Inti Berita:
• Dinsos Trenggalek memberikan pendampingan hukum dan psikologis kepada korban dugaan rudapaksa di Dongko.
• Korban mengalami rudapaksa sebanyak lima kali sejak Januari 2026.
• Polisi telah menetapkan ayah tiri korban sebagai tersangka dan menahannya di Polres Trenggalek.
SUARA TRENGGALEK – Dinas Sosial melalui UPT Perlindungan Perempuan dan Anak (PPPA) Kabupaten Trenggalek terus memberikan pendampingan intensif terhadap korban dugaan rudapaksa yang terjadi di Kecamatan Dongko.
Kasus rudapaksa tersebut diduga dilakukan oleh seorang pria berinisial P (43), warga Kecamatan Dongko yang merupakan ayah tiri korban dan kini telah ditangani Polres Trenggalek. Saat ini pelaku resmi jadi tersangka dan telah ditahan.
Plt Kepala UPT PPPA Kabupaten Trenggalek, Indra Prasetyo Budiatnanto mengatakan pihaknya menerima laporan kasus tersebut pada 12 Mei 2026 sekitar pukul 18.30 WIB.
“Pada awalnya kami mendapatkan laporan tanggal 12 sekitar jam 18.30 bahwa terjadi rudapaksa yang diduga dilakukan oleh ayah tirinya,” ujar Indra, Senin (25/5/2026).
Usai menerima laporan, pihaknya langsung memberikan pendampingan terhadap korban, mulai dari pelaporan ke kepolisian hingga pemeriksaan psikologis.
“Kami langsung memberikan pendampingan pelaporan di Polres, pemeriksaan psikologis, pendampingan hukum, dan perlindungan rumah aman,” jelasnya.
Saat ini, proses hukum terhadap kasus tersebut masih berjalan di Polres Trenggalek.
“Untuk proses selanjutnya masih dalam proses di kepolisian,” katanya.
Terkait kondisi korban, Indra menyebut secara psikologis korban mengalami tekanan akibat peristiwa yang dialaminya.
Meski demikian, korban tetap mendapatkan pendampingan dari konselor dan psikolog.
“Korban pastinya tertekan, akan tetapi kami berikan pendampingan oleh konselor dan psikolog. Alhamdulillah pemeriksaan berjalan lancar,” ungkapnya.
Dari hasil pendampingan, korban mengaku telah mengalami persetubuhan sebanyak lima kali yang diduga dilakukan pelaku sejak Januari 2026.
“Dia mengalami rudapaksa selama lima kali. Dimulai sekitar bulan Januari 2026,” ujarnya.
Selain pendampingan hukum dan psikologis, Dinas Sosial juga menyiapkan bantuan sosial karena korban berasal dari keluarga kurang mampu.
“Pastinya nanti akan kita bantu carikan bantuan atensi seperti yang sudah-sudah, bisa diberikan modal usaha dan bantuan lainnya,” katanya.
Sebelumnya, Kasatreskrim Polres Trenggalek, AKP Eko Widiantoro mengatakan polisi telah menetapkan seorang pria berinisial P (43), warga Kecamatan Dongko, sebagai tersangka dalam kasus tersebut.

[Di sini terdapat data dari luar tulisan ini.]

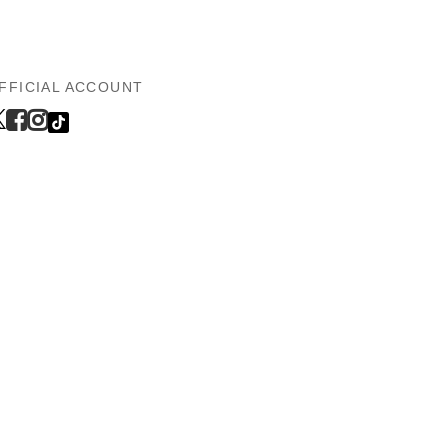
FFICIAL ACCOUNT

Menurut Eko, pengungkapan kasus bermula dari laporan korban yang akhirnya memberanikan diri melapor ke polisi.
“Setelah menerima laporan dari korban tentang dugaan tindak pidana persetubuhan atau perbuatan cabul terhadap anak tiri, kami langsung melakukan tindakan penyelidikan,” ujar AKP Eko Widiantoro, Jumat (22/5/2026).
Polisi kemudian melakukan pemeriksaan terhadap korban dan sejumlah saksi hingga akhirnya menetapkan tersangka.
“Berdasarkan dua alat bukti yang ada, kami telah menetapkan tersangka dan melakukan penangkapan serta penahanan,” tegasnya.
Saat ini tersangka telah diamankan di Polres Trenggalek untuk menjalani proses hukum lebih lanjut.
Atas perbuatannya, tersangka dijerat Pasal 473 KUHP tentang perkosaan dan Pasal 418 KUHP terkait perbuatan cabul dengan ancaman hukuman maksimal 12 tahun penjara.